Because the trial court failed to enter a valid order within the time allowed by section 660, Plaintiff's motion for new trial was denied by operation of law. Though the trial court erred in concluding it lacked jurisdiction to rule on the motion, there is nothing we can do now to reinstate or revive the motion in the court below.
Further, while the denial by operation of law can be reviewed on an appeal from the judgment (Free, supra, 140 Cal.App.2d at p. 386), here, Plaintiff has not supplied an adequate record to establish grounds for reversal. The record consists almost exclusively of the moving and opposition papers on Plaintiff's new trial motion, and hearing transcripts on the same. Apart from excerpts of trial testimony attached to the parties' briefs, we have no record of the evidence presented at trial. The trial record that we do have, however, shows there was conflicting evidence on the extent of Plaintiff's injuries and whether her own conduct constituted negligence sufficient to support the jury's comparative fault determinations. In considering Plaintiff's new trial motion, the trial court had the power to reweigh this evidence in its exclusive role as the 13th juror. However, as an appellate court reviewing the judgment, we are bound by the jury's findings so long as they are supported by substantial evidence. (See Holmes v. Southern Cal. Edison Co. (1947) 78 Cal.App.2d 43, 51-52 [177 P.2d 32] ["The trial judge sits as a thirteenth juror with the power to weigh the evidence and judge the credibility of the witnesses. If he believes the damages awarded by the jury to be excessive and the question is presented it becomes his duty to reduce them.... An appellate court has no such powers. It cannot weigh the evidence and pass on the credibility of the witnesses as a juror does.... [I]f there is substantial evidence in the record supporting the damages awarded by the jury ..., we are powerless to reduce them or to hold the award excessive." (citations omitted)].)

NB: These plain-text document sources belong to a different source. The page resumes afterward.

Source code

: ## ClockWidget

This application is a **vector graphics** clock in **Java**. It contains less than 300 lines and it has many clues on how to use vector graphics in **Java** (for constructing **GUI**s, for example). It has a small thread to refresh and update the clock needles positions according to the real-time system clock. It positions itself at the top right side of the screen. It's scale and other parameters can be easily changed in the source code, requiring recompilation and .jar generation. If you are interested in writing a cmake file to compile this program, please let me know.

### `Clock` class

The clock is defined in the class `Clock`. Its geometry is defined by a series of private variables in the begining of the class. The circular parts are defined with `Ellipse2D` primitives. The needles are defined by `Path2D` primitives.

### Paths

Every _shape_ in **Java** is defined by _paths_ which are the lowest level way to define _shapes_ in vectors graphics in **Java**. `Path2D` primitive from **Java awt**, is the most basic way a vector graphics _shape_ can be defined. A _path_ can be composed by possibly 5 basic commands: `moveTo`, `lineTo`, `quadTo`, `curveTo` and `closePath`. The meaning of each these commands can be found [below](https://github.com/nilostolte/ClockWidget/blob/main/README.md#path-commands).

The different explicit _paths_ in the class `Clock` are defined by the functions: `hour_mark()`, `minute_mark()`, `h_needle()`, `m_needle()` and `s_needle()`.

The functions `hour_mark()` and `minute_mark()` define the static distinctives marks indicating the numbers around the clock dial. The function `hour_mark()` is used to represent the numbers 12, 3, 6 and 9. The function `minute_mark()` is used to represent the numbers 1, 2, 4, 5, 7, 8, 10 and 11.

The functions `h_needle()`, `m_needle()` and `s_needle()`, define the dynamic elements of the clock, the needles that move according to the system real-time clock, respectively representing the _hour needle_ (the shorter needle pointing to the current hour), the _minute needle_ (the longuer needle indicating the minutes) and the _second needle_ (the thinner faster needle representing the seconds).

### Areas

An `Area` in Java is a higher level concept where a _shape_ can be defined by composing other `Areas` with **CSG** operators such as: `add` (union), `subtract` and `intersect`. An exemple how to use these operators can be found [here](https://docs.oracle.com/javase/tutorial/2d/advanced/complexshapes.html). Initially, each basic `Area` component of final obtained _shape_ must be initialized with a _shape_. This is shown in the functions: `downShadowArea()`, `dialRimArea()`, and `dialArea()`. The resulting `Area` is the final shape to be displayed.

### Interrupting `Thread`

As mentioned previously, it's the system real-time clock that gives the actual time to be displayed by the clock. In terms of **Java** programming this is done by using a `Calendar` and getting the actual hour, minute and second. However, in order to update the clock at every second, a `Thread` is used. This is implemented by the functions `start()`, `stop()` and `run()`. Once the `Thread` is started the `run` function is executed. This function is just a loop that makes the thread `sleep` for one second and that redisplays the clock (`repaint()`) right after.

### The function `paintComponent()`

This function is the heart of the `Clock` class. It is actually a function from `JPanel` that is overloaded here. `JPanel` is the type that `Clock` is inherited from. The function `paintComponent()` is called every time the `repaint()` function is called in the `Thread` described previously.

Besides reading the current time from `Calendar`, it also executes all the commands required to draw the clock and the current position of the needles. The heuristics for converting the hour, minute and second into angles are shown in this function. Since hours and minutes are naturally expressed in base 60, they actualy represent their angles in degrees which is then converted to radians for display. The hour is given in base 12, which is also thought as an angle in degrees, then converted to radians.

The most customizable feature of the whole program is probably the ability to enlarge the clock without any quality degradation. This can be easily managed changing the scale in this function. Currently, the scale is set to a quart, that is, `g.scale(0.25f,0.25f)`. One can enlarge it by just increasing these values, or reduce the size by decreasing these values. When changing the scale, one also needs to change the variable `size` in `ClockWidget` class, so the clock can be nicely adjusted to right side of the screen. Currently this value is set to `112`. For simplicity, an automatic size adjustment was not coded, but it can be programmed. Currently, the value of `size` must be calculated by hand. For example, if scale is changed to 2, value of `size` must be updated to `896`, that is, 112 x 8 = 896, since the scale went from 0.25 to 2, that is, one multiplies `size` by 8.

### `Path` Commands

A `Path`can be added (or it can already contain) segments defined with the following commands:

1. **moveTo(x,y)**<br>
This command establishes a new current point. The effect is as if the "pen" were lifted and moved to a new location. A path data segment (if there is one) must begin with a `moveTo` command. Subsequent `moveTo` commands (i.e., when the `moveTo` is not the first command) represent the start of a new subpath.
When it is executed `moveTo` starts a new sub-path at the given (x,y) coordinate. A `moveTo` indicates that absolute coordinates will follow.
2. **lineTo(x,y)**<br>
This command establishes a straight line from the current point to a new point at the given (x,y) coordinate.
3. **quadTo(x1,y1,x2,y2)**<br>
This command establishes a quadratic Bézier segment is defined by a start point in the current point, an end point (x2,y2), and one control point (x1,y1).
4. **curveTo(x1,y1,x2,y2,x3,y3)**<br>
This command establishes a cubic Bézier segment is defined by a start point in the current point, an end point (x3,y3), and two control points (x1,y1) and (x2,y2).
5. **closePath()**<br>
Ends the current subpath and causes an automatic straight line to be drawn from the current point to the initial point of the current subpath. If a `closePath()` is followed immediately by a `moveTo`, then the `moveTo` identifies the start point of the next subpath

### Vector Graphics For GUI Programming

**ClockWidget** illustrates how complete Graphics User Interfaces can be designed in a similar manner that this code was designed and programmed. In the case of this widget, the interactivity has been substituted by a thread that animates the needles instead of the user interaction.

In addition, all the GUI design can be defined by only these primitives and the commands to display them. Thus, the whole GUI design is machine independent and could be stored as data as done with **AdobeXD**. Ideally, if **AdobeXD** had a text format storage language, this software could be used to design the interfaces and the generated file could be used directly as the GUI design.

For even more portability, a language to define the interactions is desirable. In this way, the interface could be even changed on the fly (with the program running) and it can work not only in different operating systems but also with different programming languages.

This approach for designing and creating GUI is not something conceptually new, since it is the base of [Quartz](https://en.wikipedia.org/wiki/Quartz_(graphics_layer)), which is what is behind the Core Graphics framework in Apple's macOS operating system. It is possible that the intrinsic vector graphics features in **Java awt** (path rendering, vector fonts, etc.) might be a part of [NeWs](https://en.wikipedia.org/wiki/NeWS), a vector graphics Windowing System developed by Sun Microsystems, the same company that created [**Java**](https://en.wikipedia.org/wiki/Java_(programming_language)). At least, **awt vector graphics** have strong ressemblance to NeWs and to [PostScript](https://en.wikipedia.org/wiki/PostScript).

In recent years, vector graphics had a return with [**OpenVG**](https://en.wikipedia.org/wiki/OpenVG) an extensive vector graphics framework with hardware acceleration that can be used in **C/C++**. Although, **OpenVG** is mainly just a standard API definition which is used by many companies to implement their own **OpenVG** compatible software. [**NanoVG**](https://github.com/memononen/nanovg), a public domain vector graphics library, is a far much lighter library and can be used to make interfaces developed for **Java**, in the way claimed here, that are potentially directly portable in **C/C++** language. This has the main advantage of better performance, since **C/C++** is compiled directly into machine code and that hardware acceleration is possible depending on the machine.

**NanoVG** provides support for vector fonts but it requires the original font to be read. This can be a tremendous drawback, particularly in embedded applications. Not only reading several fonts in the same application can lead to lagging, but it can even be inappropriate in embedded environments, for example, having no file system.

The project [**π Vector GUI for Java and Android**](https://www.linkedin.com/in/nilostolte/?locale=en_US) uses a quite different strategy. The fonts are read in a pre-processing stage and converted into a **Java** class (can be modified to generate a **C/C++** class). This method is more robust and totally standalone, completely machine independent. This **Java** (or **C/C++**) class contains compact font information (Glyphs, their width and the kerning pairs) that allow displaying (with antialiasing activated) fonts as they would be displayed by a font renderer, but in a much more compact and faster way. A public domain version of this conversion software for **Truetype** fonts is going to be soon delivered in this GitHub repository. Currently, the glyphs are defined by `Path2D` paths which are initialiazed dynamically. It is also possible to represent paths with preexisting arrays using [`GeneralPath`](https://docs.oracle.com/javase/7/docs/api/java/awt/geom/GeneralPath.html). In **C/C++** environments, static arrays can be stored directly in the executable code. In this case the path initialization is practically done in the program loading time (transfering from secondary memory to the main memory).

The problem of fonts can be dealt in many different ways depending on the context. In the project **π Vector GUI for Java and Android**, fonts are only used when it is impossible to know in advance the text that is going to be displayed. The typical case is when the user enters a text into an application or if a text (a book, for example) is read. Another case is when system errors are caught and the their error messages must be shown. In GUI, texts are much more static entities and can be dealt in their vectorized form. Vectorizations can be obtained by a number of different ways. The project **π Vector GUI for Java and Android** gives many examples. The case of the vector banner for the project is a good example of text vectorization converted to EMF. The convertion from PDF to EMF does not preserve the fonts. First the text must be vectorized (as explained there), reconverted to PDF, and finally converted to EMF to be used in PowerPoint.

The record supplied by Plaintiff fails to establish grounds for reversing the judgment. Accordingly, we must affirm. (See Free, supra, 140 Cal.App.2d at p. 386.)
The judgment is affirmed. The appeal by Defendants Asaf Iacobsohn, M.Y. Iacobsohn and Pac West Corporation from the purported order conditionally granting a new trial is dismissed. Defendants are entitled to costs on appeal.